The death of Kamala Khan in Amazing Spider-Man #26 may be "shocking" for all the wrong reasons
Marvel has confirmed the details of an apparent leak of spoilers for Amazing Spider-Man #26 - the death of Kamala Khan - which were first posted on Reddit, and later acknowledged by Marvel in a warning to fans not to stumble across the spoilers.
Marvel broke the news in an email containing the now revealed cover for July's Fallen Friend #1 by Kaare Andrews, which itself spoils Kamala's death along with the page which was itself leaked, both seen below.

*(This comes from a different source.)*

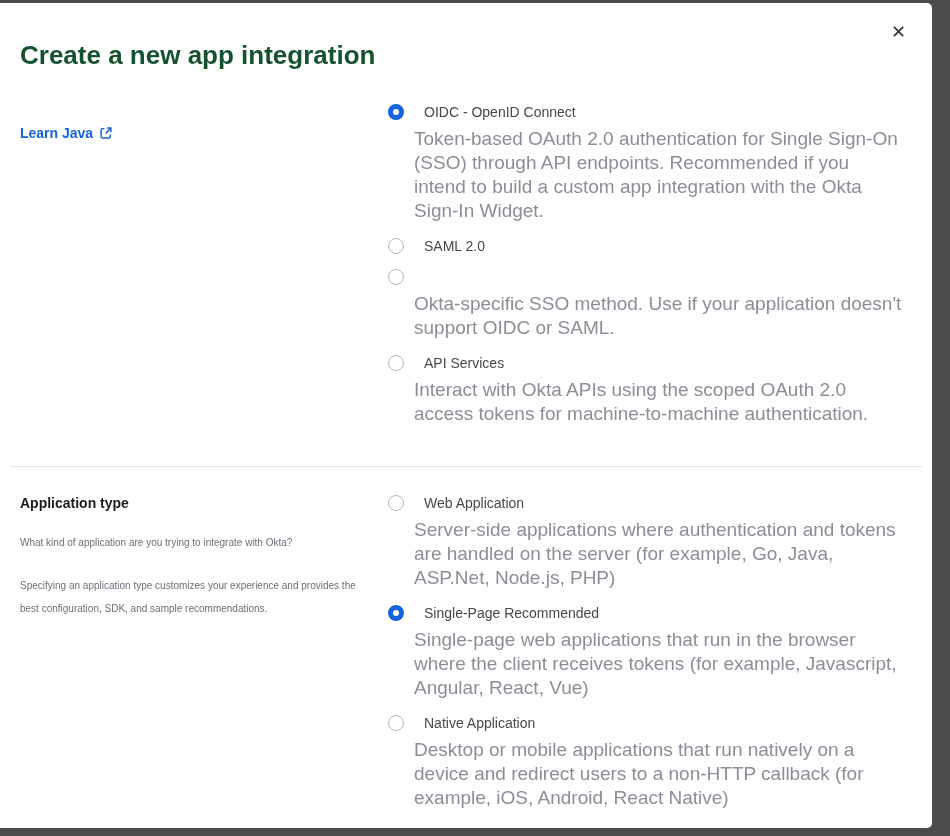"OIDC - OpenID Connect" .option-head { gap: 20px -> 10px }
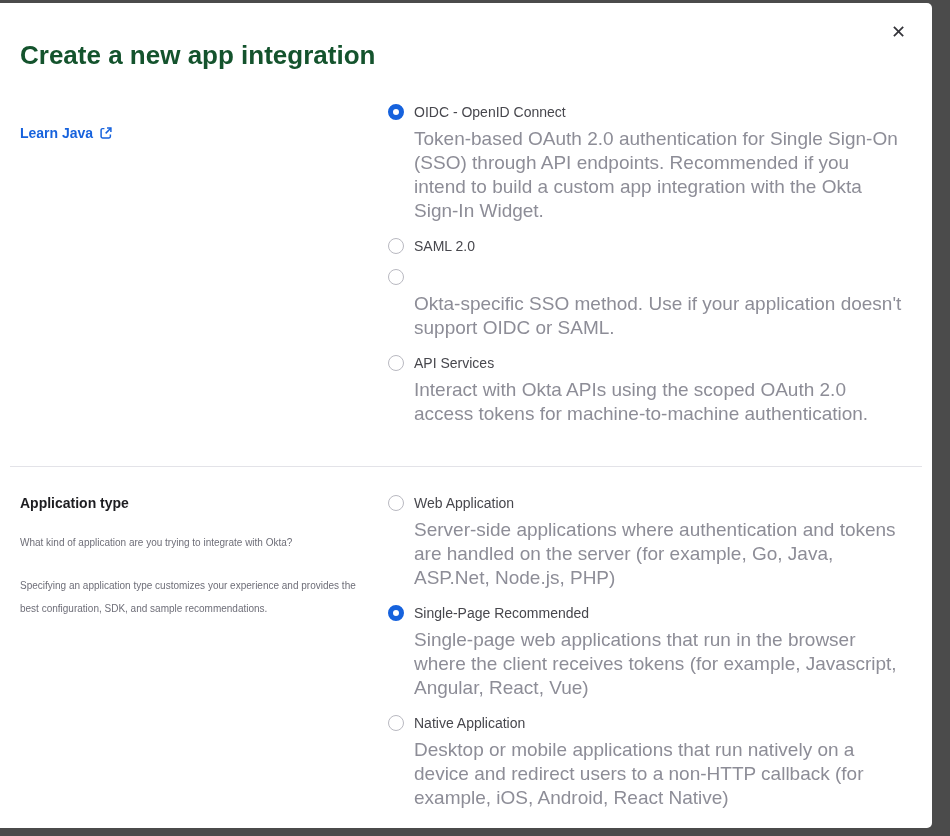"Single-Page Recommended" span.option-label { text: Recommended -> Specifying }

Along with confirmation of the details of the leak, Marvel has announced that Kamala Khan's co-creator G. Willow Wilson will return as one of the writers of the Fallen Friend one-shot, which is co-written by Saladin Ahmed and Mark Waid, with art from Humberto Ramos, Takeshi Miyazawa, and Andrea Di Vito.
More details follow.
The page shows an unconscious Kamala Khan slumped over in Peter Parker's arms, with Norman Osborn, the Fantastic Four, and Mary Jane and her boyfriend Paul all around them in tears - which Marvel has officially confirmed depicts the death of Ms. Marvel Kamala Khan.
But… Why kill off Kamala Khan in a Spider-Man comic?
Maybe that's a silly question, given that superheroes are killed and reborn on a regular basis - some even dying multiple times in a single story or issue. But in this case, why is Kamala Khan's death the big, shocking moment of a Spider-Man story in which she's been a bit player at best?
There's a simple potential answer. Marvel has a habit of killing off characters who are about to star in upcoming films or otherwise taking them off the board in some way, only to give them a big, triumphant return to coincide with their new movie or series.
The trend has reached a point where you can basically just about time out how long a movie will be released from the time of a character's death - and lo and behold, The Marvels is just about six months away with an early November release date in North America. So that's the pragmatic part of the question possibly answered.
But that doesn't address why Kamala Khan, herself an MCU headliner with multiple longrunning solo titles of her own under her belt, is dying in a Spider-Man story that has barely included her. That feels like doing a disservice to Kamala as a character in service of another "shocking" moment in Peter Parker's arsenal of life-altering traumas, and a potential ratings bump when they bring her back down the road.
That's the cynical view, at least. A brutal interpretation, but I think a fair one given the way it appears Marvel has seemingly been capitalizing on her impending death as a marketing tool for Spider-Man since earlier this year.
Kamala isn't a total stranger to the title - she's been a supporting character in a background role as an intern as OsCorp since the current volume of Amazing Spider-Man launched, and even had her own limited series tie-in to the recent Spider-Man/X-Men: Dark Web crossover.
However, the current story has focused on the relationship between Peter Parker and Mary Jane Watson, and how it was destroyed by the servant of a dark god who sent MJ to a pocket dimension where she spent four years away from Peter. You know, the usual cosmic forces that seem to hate their relationship.
So killing Kamala Khan as the big climax of that story, which has actually been heavily foreshadowing the death of MJ or perhaps her new partner Paul, seems like an opportunistic bait-and-switch.
There's also something to be said about a young woman of color, whose unique identity and place in the Marvel Universe have been consistently included in her stories and as a factor in her success, dying in service of a shocking surprise for an older white man.
It's not a great look, to say the least. And it's also an indication of just how threadbare the premise of forcibly finding ways to remove headlining characters from publication just to bring them back in time for their movie has become. If it takes putting Kamala Khan in Spider-Man to make her a credible enough supporting character to later kill, that feels like a jump-the-shark moment in pursuit of the marketing trope.
With Kamala Khan's death in Amazing Spider-Man #26, the question of "What did Spider-Man do?" which has driven so much of the current volume of the series will take on a dire new meaning.
Amazing Spider-Man #26 goes on sale May 31.